Many countries around the world witness a sharp increase in egg consumption over the Easter period. This seasonal jump has an immediate impact on the planning of egg production, when flocks are introduced and culled, and it also affects international trade.

The connection between Easter and eggs dates to Medieval Europe. As a spring festival, Easter celebrates the rebirth of nature. At the same time, the Resurrection represents the rebirth of life. In many traditions, the round-shaped egg is a symbol of the cyclical nature of life. So, for example, in the Jewish tradition eggs are traditionally eaten to celebrate both new life and mourning.

It seems, however, that the symbolism of eggs for Easter is based on an entirely practical reason that generated the tradition. Easter comes at the end of the one-month Lent period. In older times, and even today in some parts of world today, Lent was taken very seriously and no eggs were eaten for the whole month.

As hens lay eggs daily, regardless of religious holidays, this would cause a large stock of perishable eggs to build up. Immediately before Lent is pancake Tuesday – the last day when eggs could be eaten – so they were used to make pancakes and finish any existing stocks.

By Easter, farmers would have been stuck with an entire month’s supply of eggs.

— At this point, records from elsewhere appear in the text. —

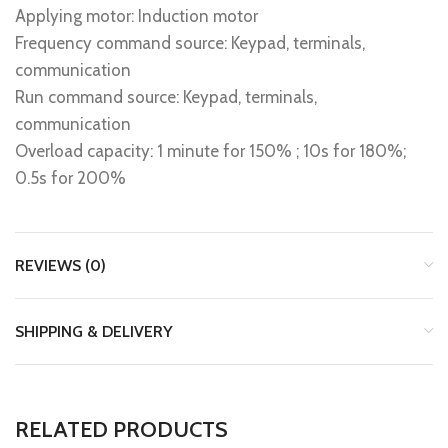
Applying motor: Induction motor
Frequency command source: Keypad, terminals,
communication
Run command source: Keypad, terminals,
communication
Overload capacity: 1 minute for 150% ; 10s for 180%;
0.5s for 200%
REVIEWS (0)
SHIPPING & DELIVERY
RELATED PRODUCTS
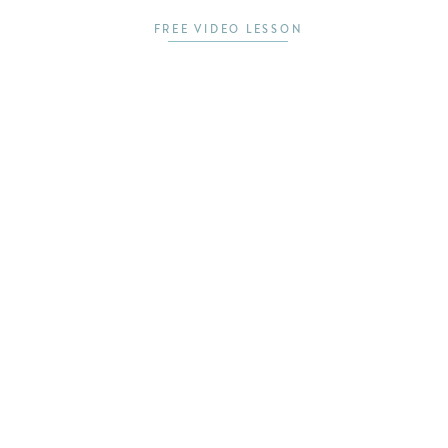
FREE VIDEO LESSON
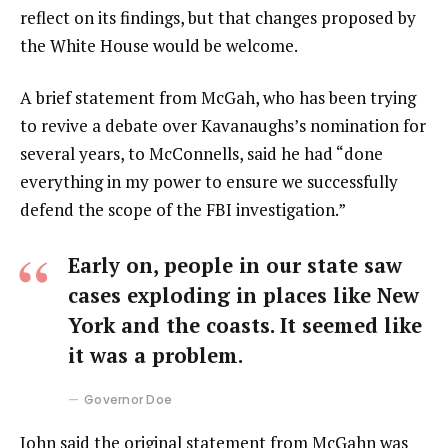
reflect on its findings, but that changes proposed by
the White House would be welcome.
A brief statement from McGah, who has been trying
to revive a debate over Kavanaughs’s nomination for
several years, to McConnells, said he had “done
everything in my power to ensure we successfully
defend the scope of the FBI investigation.”
Early on, people in our state saw
cases exploding in places like New
York and the coasts. It seemed like
it was a problem.
Governor Doe
John said the original statement from McGahn was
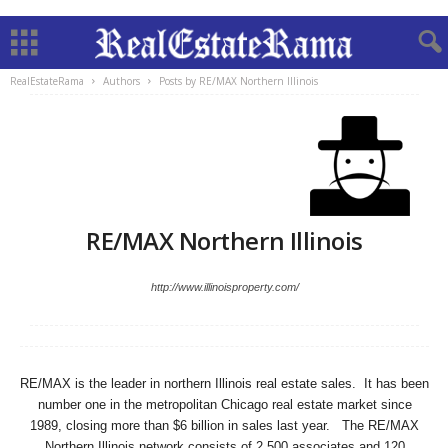
RealEstateRama
Authors
Posts by RE/MAX Northern Illinois
RE/MAX Northern Illinois
http://www.illinoisproperty.com/
RE/MAX is the leader in northern Illinois real estate sales. It has been
number one in the metropolitan Chicago real estate market since
1989, closing more than $6 billion in sales last year. The RE/MAX
Northern Illinois network consists of 2,500 associates and 120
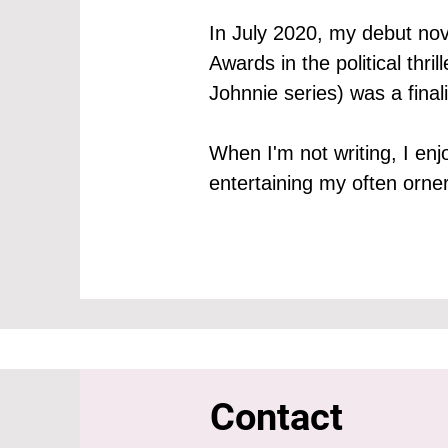
In July 2020, my debut nov
Awards in the political thr
Johnnie series) was a fina
When I'm not writing, I en
entertaining my often orne
Contact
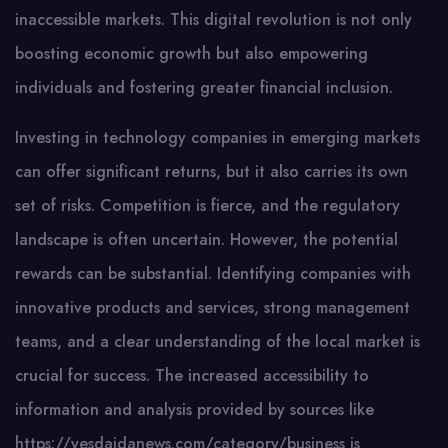
inaccessible markets. This digital revolution is not only
boosting economic growth but also empowering
individuals and fostering greater financial inclusion.
Investing in technology companies in emerging markets
can offer significant returns, but it also carries its own
set of risks. Competition is fierce, and the regulatory
landscape is often uncertain. However, the potential
rewards can be substantial. Identifying companies with
innovative products and services, strong management
teams, and a clear understanding of the local market is
crucial for success. The increased accessibility to
information and analysis provided by sources like
https://yesdaidanews.com/category/business is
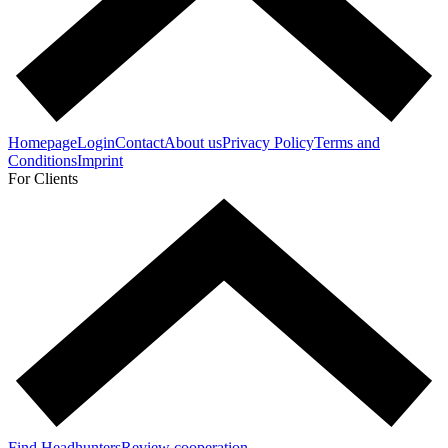
Homepage
Login
Contact
About us
Privacy Policy
Terms and
Conditions
Imprint
For Clients
Find Headhunters
Review cooperation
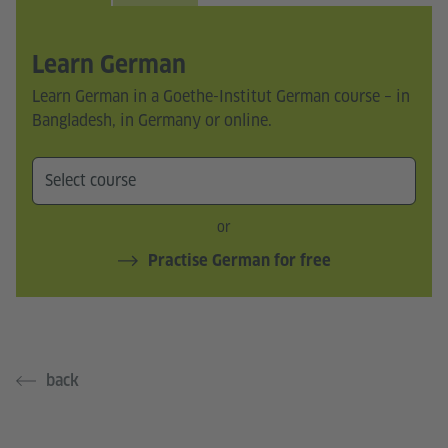
Learn German
Learn German in a Goethe-Institut German course – in
Bangladesh, in Germany or online.
or
Practise German for free
back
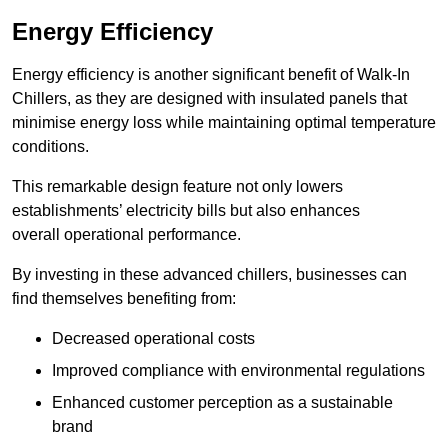
Energy Efficiency
Energy efficiency is another significant benefit of Walk-In
Chillers, as they are designed with insulated panels that
minimise energy loss while maintaining optimal temperature
conditions.
This remarkable design feature not only lowers
establishments’ electricity bills but also enhances
overall operational performance.
By investing in these advanced chillers, businesses can
find themselves benefiting from:
Decreased operational costs
Improved compliance with environmental regulations
Enhanced customer perception as a sustainable
brand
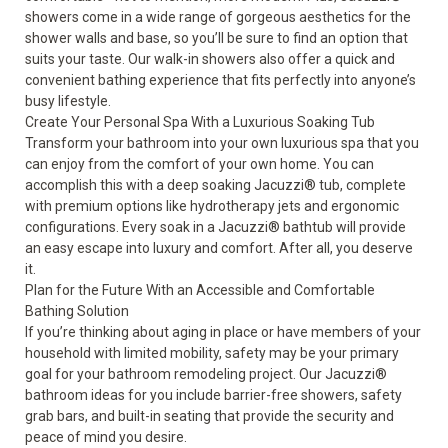
showers come in a wide range of gorgeous aesthetics for the
shower walls and base, so you’ll be sure to find an option that
suits your taste. Our walk-in showers also offer a quick and
convenient bathing experience that fits perfectly into anyone’s
busy lifestyle.
Create Your Personal Spa With a Luxurious Soaking Tub
Transform your bathroom into your own luxurious spa that you
can enjoy from the comfort of your own home. You can
accomplish this with a deep soaking
Jacuzzi
®
tub
, complete
with premium options like hydrotherapy jets and ergonomic
configurations. Every soak in a Jacuzzi
®
bathtub will provide
an easy escape into luxury and comfort. After all, you deserve
it.
Plan for the Future With an Accessible and Comfortable
Bathing Solution
If you’re thinking about aging in place or have members of your
household with limited mobility, safety may be your primary
goal for your bathroom remodeling project. Our Jacuzzi
®
bathroom ideas for you include barrier-free showers, safety
grab bars, and built-in seating that provide the security and
peace of mind you desire.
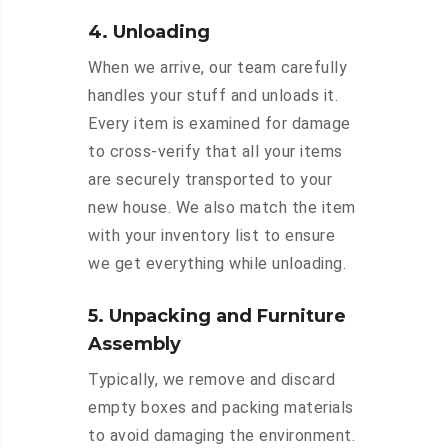
4. Unloading
When we arrive, our team carefully
handles your stuff and unloads it.
Every item is examined for damage
to cross-verify that all your items
are securely transported to your
new house. We also match the item
with your inventory list to ensure
we get everything while unloading.
5. Unpacking and Furniture
Assembly
Typically, we remove and discard
empty boxes and packing materials
to avoid damaging the environment.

As food was scarce, nobody wanted to waste so much valuable food and many were hardboiled for preservation.

As soon as Easter came, marking Lent’s end, the eggs were eaten, thus connecting the feast to the food. Moreover, traditions grew up calling for presenting the eggs to the Church and to feudal lords. It is recorded that on Good Friday residents of medieval England brought eggs to both their lords and to the Church.

These eggs were dyed red, either because this is a joyous colour or because it symbolises the blood of Jesus on the cross. The ultimate egg-shaped Easter gifts must have been the fabulous jewelled creations of Carl Fabergé made during the 19th century for the Russian czar and czarina, now treasured museum pieces.

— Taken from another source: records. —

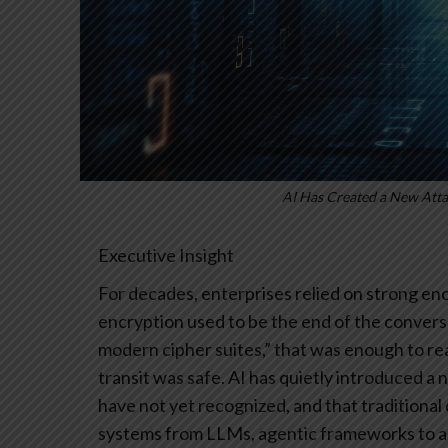
AI Has Created a New Atta
Executive Insight
For decades, enterprises relied on strong encr
encryption used to be the end of the conversa
modern cipher suites,” that was enough to re
transit was safe.
AI has quietly introduced a 
have not yet recognized, and that traditiona
systems from LLMs, agentic frameworks to 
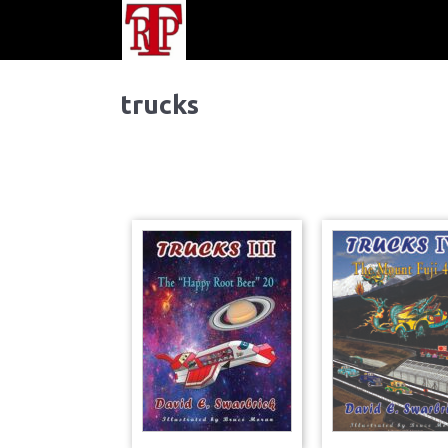
trucks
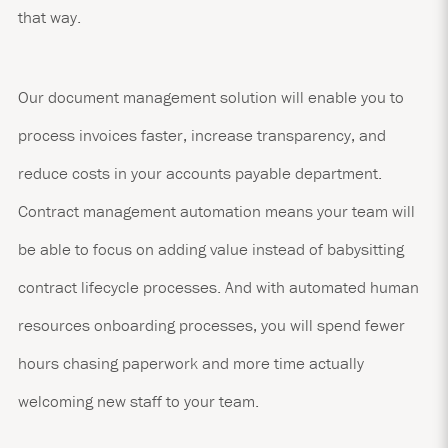
that way.
Our document management solution will enable you to
process invoices faster, increase transparency, and
reduce costs in your accounts payable department.
Contract management automation means your team will
be able to focus on adding value instead of babysitting
contract lifecycle processes. And with automated human
resources onboarding processes, you will spend fewer
hours chasing paperwork and more time actually
welcoming new staff to your team.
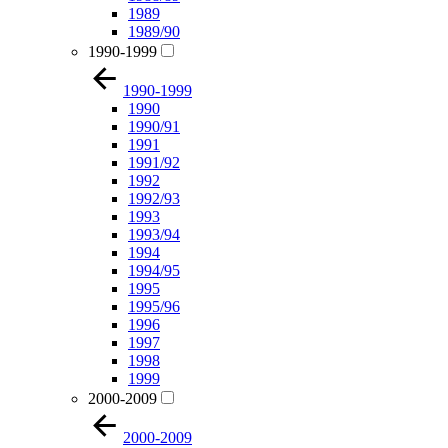
1989
1989/90
1990-1999
1990-1999
1990
1990/91
1991
1991/92
1992
1992/93
1993
1993/94
1994
1994/95
1995
1995/96
1996
1997
1998
1999
2000-2009
2000-2009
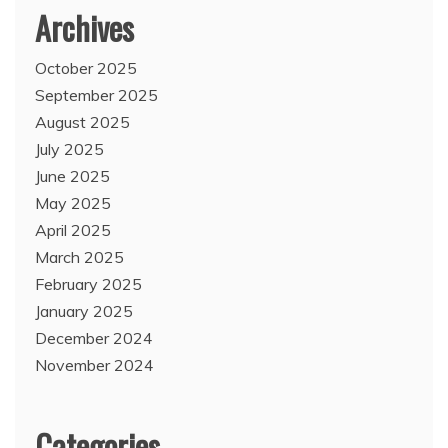
Archives
October 2025
September 2025
August 2025
July 2025
June 2025
May 2025
April 2025
March 2025
February 2025
January 2025
December 2024
November 2024
Categories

In the 18th and 19th centuries, the tradition developed further and eggs were given to children as gifts, rather than to the Church or local authorities. Thus, the decorations became more elaborate and children were invited to participate in decorating the eggs.

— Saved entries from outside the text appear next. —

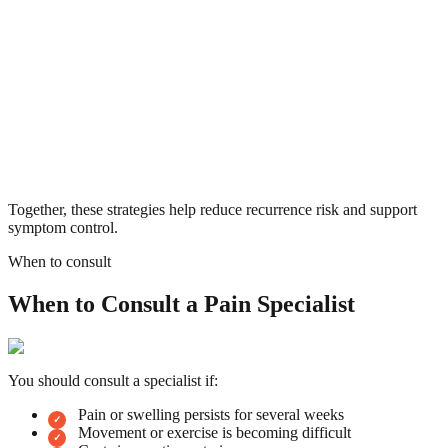
Together, these strategies help reduce recurrence risk and support
symptom control.
When to consult
When to Consult a Pain Specialist
You should consult a specialist if:
Pain or swelling persists for several weeks
Movement or exercise is becoming difficult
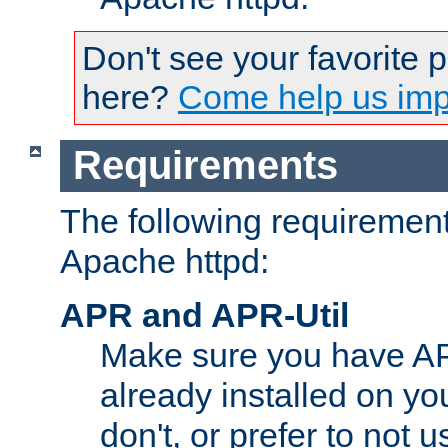
Don't see your favorite 
here?
Come help us impr
Requirements
The following requirements
Apache httpd:
APR and APR-Util
Make sure you have A
already installed on yo
don't, or prefer to not 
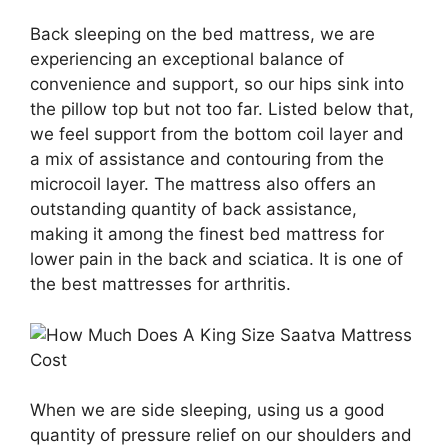
Back sleeping on the bed mattress, we are
experiencing an exceptional balance of
convenience and support, so our hips sink into
the pillow top but not too far. Listed below that,
we feel support from the bottom coil layer and
a mix of assistance and contouring from the
microcoil layer. The mattress also offers an
outstanding quantity of back assistance,
making it among the finest bed mattress for
lower pain in the back and sciatica. It is one of
the best mattresses for arthritis.
When we are side sleeping, using us a good
quantity of pressure relief on our shoulders and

By the 20th century, Easter became a public holiday and various activities and traditions, which had been marginal before, entered popular culture. Among others these included the Easter Bunny delivering eggs and egg roll races.

In Ethiopia, Lent (as are many other fasts) is kept strictly, and the diet is vegan. The traditional Ethiopian Easter meal is a doro wat chicken stew (spiced chicken) served with eggs.

In the 20th century, children regarded it as less of a treat to receive an egg, painted or not, so people started covering the eggs in chocolate. But soon enough, the chocolate remained and the eggs disappeared. Most western children these days think of an Easter Egg as a chocolate egg. In fact, if you google “Easter Egg” virtually all the references are to chocolate eggs.

Despite the growing popularity of chocolate eggs, they fail to replace the growing appetite for eggs at Easter; CNN estimated that in 2016 in the US alone, some 180 million were purchased for dyeing and decorating, representing the fact that this long-lasting tradition is still alive and kicking.


The writer is a poultry consultant for Agrotop. He has 30 years hands-on experience in poultry farming. He has an economics degree from Leeds University and an MBA from Heriot Watt University – Scotland.